### Consigne 1:
Répondez aux questions suivantes à l'aide du texte sur la pilule et le cancer du col :
(a) Combien de cas et combien de témoins la métaanalyse du groupe collaboratif compte-t-elle ?
(b) Quel risque relatif de cancer invasif du col est indiqué pour une prise de la pilule d'au moins cinq ans ?
(c) Combien de temps après l'arrêt de la pilule le risque revient-il au niveau des non-utilisatrices ?
### Consigne 2:
Rédigez la suite du texte sur la pilule et le cancer du col, en commençant après sa dernière phrase.

### Extrait du document:
◇ ◇ ◇

L'IARC (en français, Agence internationale de la recherche sur le cancer) a classé les contraceptifs oraux (CO) combinés parmi les cancérogènes, en se fondant sur l'observation d'un risque accru du cancer du col utérin.
Comme l'incidence du cancer du col augmente avec l'âge, la contribution de la pilule sur l'incidence du cancer du col à l'échelle de la vie entière dépend de la persistance d'un effet, longtemps après la fin de son utilisation.
Le Collaborative Group on Epidemiological Studies of Cervical Cancer a réalisé une métaanalyse d'études épidémiologiques comportant des critères d'évaluation sur le cancer invasif du col, ou un carcinome insitu de grade 3, selon la nature de la contraception orale et sa durée. Les cas sont représentés par les femmes ayant un cancer du col (n = 16 573) et les témoins par celles indemnes (n = 35 509). Vingt-quatre études ont été identifiées, comportant chacune un minimum de 100 cas.
Le risque relatif de cancer cervical a été estimé par régression logistique en stratifiant par étude : âge, nombre de partenaires sexuels, âge au moment des premiers rapports sexuels, parité, tabagisme et méthode de dépistage.
La durée d'utilisation de la pilule.
Les résultats montrent que «parmi les utilisatrices de CO (actuelles et récentes) , le risque de cancer invasif du col augmente avec la durée d'utilisation de la pilule, donnant un risque relatif de 1,90 pour une prise d'au moins cinq ans, comparativement à celles qui ne l'ont jamais utilisée». La moyenne des prises est de 11,1 ans et elle est donc associée à un risque doublé.
En faisant une métaanalyse de quatre de ces études les plus fiables, on trouve un RR de 0,8 pour une utilisation de zéro à dix ans ou davantage.
L'analyse montre aussi que le risque diminue à mesure que le temps passe. Dix ans après l'arrêt de la pilule, le risque est revenu au niveau des non-utilisatrices.
Le risque relatif ne varie pas de manière substantielle entre les groupes de femmes présentant des caractéristiques différentes.
Notamment, quand on s'intéresse à l'infection par les papillomavirus à haut risque, «on observe un modèle similaire de risque, que ce soit pour le cancer invasif ou pour le carcinome in situ ». La relation entre les CO combinés et le risque de cancer du col est similaire chez les femmes tout-venant et chez celles qui sont positives pour des HPV à haut risque.
Le groupe collaboratif défend son travail, insistant sur la « stratification fine », le soin particulier apporté pour minimiser les biais, corroboré par l'observation d'une homogénéité des résultats entre les différentes cohortes. «Les données présentées ici représentent environ 85% des données épidémiologiques publiées dans le monde sur le risque de carcinome in situ C1/N3 et le cancer invasif du col en regard de l'utilisation d'un CO.»

◇ ◇ ◇

### Enregistrements tirés d'une collection:
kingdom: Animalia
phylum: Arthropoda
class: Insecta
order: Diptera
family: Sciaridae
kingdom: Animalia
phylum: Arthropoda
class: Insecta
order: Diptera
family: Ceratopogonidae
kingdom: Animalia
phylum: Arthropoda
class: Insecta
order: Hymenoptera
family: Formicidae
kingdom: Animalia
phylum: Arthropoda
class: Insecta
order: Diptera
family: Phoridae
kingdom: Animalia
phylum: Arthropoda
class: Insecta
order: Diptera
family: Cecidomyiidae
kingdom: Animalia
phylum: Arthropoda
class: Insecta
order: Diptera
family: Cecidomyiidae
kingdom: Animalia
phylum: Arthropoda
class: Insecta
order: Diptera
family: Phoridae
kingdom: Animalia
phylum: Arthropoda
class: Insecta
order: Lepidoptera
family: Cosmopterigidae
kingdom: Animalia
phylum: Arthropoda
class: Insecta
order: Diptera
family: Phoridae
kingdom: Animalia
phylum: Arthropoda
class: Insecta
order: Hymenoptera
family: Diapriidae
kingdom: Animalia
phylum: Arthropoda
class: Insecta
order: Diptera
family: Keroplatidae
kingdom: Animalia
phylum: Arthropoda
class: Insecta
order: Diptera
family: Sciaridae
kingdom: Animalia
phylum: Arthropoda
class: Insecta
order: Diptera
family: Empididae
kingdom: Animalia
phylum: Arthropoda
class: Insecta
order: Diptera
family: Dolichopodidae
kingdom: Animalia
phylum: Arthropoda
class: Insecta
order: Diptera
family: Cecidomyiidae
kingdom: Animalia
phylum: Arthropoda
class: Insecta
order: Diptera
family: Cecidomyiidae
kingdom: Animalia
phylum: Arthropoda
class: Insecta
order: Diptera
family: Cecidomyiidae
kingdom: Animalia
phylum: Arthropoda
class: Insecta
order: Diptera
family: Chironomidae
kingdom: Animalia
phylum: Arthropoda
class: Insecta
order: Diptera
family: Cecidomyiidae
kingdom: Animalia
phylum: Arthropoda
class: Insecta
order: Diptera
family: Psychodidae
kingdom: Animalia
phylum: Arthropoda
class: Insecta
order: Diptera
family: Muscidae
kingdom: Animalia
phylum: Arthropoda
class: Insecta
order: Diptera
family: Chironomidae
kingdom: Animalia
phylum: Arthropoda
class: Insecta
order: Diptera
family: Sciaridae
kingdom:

◇ ◇ ◇

### Cadre de réponse 1:
(a) Elle compte 16 573 cas et 35 509 témoins.
(b) Le risque relatif est de 1,90.
(c) Le risque y revient dix ans après l'arrêt.

### Cadre de réponse 2:
Il y a une légère augmentation du risque de cancer invasif en association avec l'usage des contraceptifs par progestagènes seuls utilisés en injectable, mais les données sont trop parcimonieuses pour en tirer une conclusion.
L'infection à HPV.
Un commentateur (Peter Sasieni) estime que la prudence est de mise. «L'association mise en évidence dans l'étude semble être de nature causale. Cependant, on sait que le cancer cervical est causé par l'infection à HPV et que l'exposition au HPV n'est pas indépendante du CO.» Les femmes utilisant ce mode de contraception sont davantage exposées aux virus que celles employant des méthodes avec protection mécanique. Cependant, poursuit-il, il n'y a malheureusement pas de données suffisantes pour savoir s'il existe une association significative entre le CO et le cancer cervical chez les femmes HPV positives. Tout au plus sait-on que l'infection par HPV est susceptible de régresser plus sûrement chez les femmes lorsque leur partenaire utilise un préservatif comparativement à celles qui prennent une pilule.
«Cette analyse soigneuse de l'association entre la contraception hormonale et le cancer cervical devrait conduire les scientifiques à une meilleure compréhension des cofacteurs qui influent sur les infections à HPV et les néoplasies cervicales. Et aussi à rassurer les femmes, car la crainte du cancer cervical ne devrait pas être un motif pour éviter l'usage de la contraception orale», conclut le commentateur.
« The Lancet », vol. 370, 10 novembre 2007, pp. 1609-1621, et commentaires pp. 15912-1592.